Anche la dimensione umana della trasformazione sarà un tema importante. Mentre l'industria si trasforma e la tecnologia ridisegna il volto del lavoro, a Davos si discuterà di come i governi e le imprese possano investire meglio nelle persone, rafforzare la resilienza della forza lavoro, sostenere la transizione verso nuove competenze e migliorare la qualità della vita. Allo stesso tempo, i leader si concentreranno sul raggiungimento della prosperità entro i limiti delle risorse del pianeta, ponendo l'accento sulla sicurezza dei sistemi energetici, naturali e idrici.
Il ruolo della Cina sotto i riflettori
Il ruolo della Cina a Davos 2026 è destinato ad attirare particolare attenzione. In un momento in cui la crescita globale rimane sotto pressione, la Cina è ampiamente considerata un fattore chiave di stabilizzazione, grazie all'enfasi sull'innovazione tecnologica e agli sforzi per espandere la domanda interna.
Negli ultimi anni, la Cina ha accelerato la sua riqualificazione industriale e continua a sviluppare una nuova forza manifatturiera di alta qualità, perseguendo al contempo politiche volte a costruire un moderno sistema industriale basato sull'innovazione. Queste includono il potenziamento della ricerca sulle tecnologie chiave, lo sviluppo di un mercato tecnologico nazionale unificato e le riforme per accelerare la commercializzazione dei risultati scientifici.
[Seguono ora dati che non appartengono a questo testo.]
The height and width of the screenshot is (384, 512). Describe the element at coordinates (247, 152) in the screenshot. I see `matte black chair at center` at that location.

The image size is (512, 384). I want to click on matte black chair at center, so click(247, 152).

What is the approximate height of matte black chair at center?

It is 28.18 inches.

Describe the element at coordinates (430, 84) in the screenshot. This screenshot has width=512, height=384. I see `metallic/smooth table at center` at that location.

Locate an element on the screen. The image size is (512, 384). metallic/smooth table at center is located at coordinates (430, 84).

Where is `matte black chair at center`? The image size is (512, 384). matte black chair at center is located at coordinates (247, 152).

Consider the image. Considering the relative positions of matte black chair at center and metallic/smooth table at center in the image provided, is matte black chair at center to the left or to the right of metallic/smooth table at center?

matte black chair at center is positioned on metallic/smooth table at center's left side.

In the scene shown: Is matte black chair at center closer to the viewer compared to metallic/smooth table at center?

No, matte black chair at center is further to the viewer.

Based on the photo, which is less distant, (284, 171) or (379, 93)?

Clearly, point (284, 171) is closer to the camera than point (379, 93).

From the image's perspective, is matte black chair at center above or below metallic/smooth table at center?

La Cina ha inoltre identificato settori come i circuiti integrati, i nuovi materiali, l'aerospazio, la biomedicina e l'economia a basso costo come nuovi pilastri della crescita, promuovendo al contempo una più profonda integrazione dell'intelligenza artificiale nella produzione e in altre industrie. Nell'ambito della trasformazione energetica, la Cina rappresenta oggi quasi la metà delle installazioni fotovoltaiche globali e più della metà dei veicoli a nuova energia del mondo circolano sulle strade cinesi.
Huang Yiping, preside della Scuola Nazionale di Sviluppo dell'Università di Pechino, ha dichiarato durante la scorsa estate a Davos che, sebbene la Cina sia rimasta indietro nelle passate rivoluzioni tecnologiche, ha il potenziale per diventare leader nell'ondata di IA grazie al suo vasto mercato di applicazioni. Ha ricordato che la storia dimostra che i maggiori vincitori delle rivoluzioni industriali tendono ad essere coloro che riescono a mettere in pratica le nuove tecnologie in modo rapido ed efficace.
Allo stesso tempo, la Cina sta cercando di attenuare i rischi esterni sostenendo la domanda interna attraverso programmi di scambio di beni di consumo, aggiornamenti di attrezzature su larga scala e politiche fiscali più attive, oltre a una politica monetaria moderatamente accomodante. Per promuovere una crescita di qualità si stanno portando avanti anche riforme strutturali, tra cui quelle che riguardano le aziende di Stato e il mercato unico nazionale.
Oltre all'economia, la Cina dovrebbe ribadire la sua posizione sulla governance globale. Dal 2021, la Cina ha presentato l'Iniziativa per lo sviluppo globale, l'Iniziativa per la sicurezza globale, l'Iniziativa per la civiltà globale e l'Iniziativa per la governance globale, che mirano a promuovere un mondo basato sul rispetto reciproco, sulla prosperità condivisa e sull'apertura.
I leader cinesi hanno ripetutamente affermato che, mentre il mondo entra in un'era di incertezza e transizione interconnessa, la Cina agirà con fermezza come costruttore della pace nel mondo, come contributo alla crescita globale, come difensore dell'ordine internazionale e come sostenitore della cooperazione multilaterale.